Mutual Funds riding on the social media wave

In a bid to spread awareness about mutual funds, fund houses are increasingly exploring the social media route. Micro blogging sites and social portals are emerging as an important channel of investor communication which is not only cost effective but has a wider appeal. Top fund houses in the country are already creating a dialogue with investors by posting news, fund launches, dividend declarations, job postings, notices and information on websites like Facebook and Twitter, thereby spreading financial awareness. However, adoption of such digital marketing initiatives are still restricted majorly to some of the top mutual fund players. It is imperative for all stakeholders of the mutual fund value chain; right from AMCs to distributors to have a social media strategy in place.

Reaching out to the untapped population

The mutual fund sector is also focused on exploring opportunities in several Tier-2 and Tier 3 cities of the country. The top 5 cities specifically, metros, still account for more than 70% share in AUM. The trend is showing a gradual shift from metros to smaller cities like Ahmedabad, Lucknow, Pune, Hyderabad, Chandigarh, Jaipur, Surat, Kanpur and Gurgaon among others. As per AMFI, assets from B15 (locations beyond Top 15) locations grew at 15.5% in Jan 2016 as compared to Jan 2015. Moreover, these locations had a better mix of equity and non-equity assets as compared to T15 (Top 15 locations) locations. A wide universe of highly cautious investors represent huge potential for the sector. Investor education campaigns aimed at showcasing mutual fund schemes as a safe and responsible investment. Moreover, a universal KYC enables mutual fund companies to extend its offerings to rural customers in association with regional banks and financial institutions. Even local post offices can be accounted as mutual fund distribution centres which will enable reaching out to the remotest area of the nation.

Harnessing technologies

The mutual fund sector has entered into a phase of transformation where it’s not just launching innovative products but also making investment process easier. Most companies are aiming at reducing paperwork and channelizing the time and effort in reaching out to a wider set of investors. The motive lies in making the investment process easier and faster. Role of technology in this process cannot be undermined. E-commerce today plays a key role in our day-to-day lives, and the mutual fund industry is set to make the investing experience easier and user friendly. SEBI is already considering proposals to allow sale of mutual funds on e-commerce platforms. Furthermore, with rapid adoption of smartphones in India, the mutual fund industry is set to emerge as fore runners in driving financial inclusion. Business Intelligence and analytics (BI&A) also plays a crucial role in reaching out to the right customer with the right communication. Analytical tools are crucial for creating strategies for specific segment and geographies.

MF Utilities

MF Utilities (MFU) is a shared services initiative launched by the AMCs of SEBI registered mutual fund under the aegis of AMFI. The MF Utilities portal acts as a Transaction Aggregating System for transactions in mutual funds. This is one such initiative towards digitization of transactions in the sector.

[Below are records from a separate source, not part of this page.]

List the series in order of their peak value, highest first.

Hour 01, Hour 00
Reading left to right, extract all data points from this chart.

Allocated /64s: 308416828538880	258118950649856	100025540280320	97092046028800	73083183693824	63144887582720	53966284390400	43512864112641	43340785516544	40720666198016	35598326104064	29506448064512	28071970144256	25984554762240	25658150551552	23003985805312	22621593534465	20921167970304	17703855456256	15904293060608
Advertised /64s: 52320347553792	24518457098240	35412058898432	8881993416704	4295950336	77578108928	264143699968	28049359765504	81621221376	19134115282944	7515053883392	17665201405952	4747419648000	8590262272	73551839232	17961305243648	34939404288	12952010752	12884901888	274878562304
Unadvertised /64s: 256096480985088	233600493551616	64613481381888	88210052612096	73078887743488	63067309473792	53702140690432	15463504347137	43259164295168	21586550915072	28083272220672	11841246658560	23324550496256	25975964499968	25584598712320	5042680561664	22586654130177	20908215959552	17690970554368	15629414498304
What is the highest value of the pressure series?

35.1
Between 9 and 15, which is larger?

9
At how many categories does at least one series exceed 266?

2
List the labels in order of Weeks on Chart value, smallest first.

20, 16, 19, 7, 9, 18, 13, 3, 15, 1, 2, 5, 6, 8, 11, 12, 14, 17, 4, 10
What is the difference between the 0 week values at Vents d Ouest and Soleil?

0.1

Under this scheme, the distributor logs into the MFU system and operates a single form to submit client transactions to any one registrar and transfer agent (RTA) unlike earlier, where different forms were required for different RTAs. This aims at reducing the cost and time of distributors that are registered with MFU.

4. The Road Ahead

Performance of mutual funds in the near future is directly linked to the performance of securities market. However, it remains to be seen how mutual fund companies strategize on tapping the untapped opportunities in remote India. With a large chunk of India’s population still residing in rural areas, productive deployment of their savings to mutual funds and offering low-risk instruments with steady returns remains a challenge for mutual fund players.

Moreover, technology being a key growth driver is to be harnessed to the fullest. The business strategy of AMCs should be designed towards innovating and simplifying Mobile Apps, websites, user-friendly platforms and secure transactions.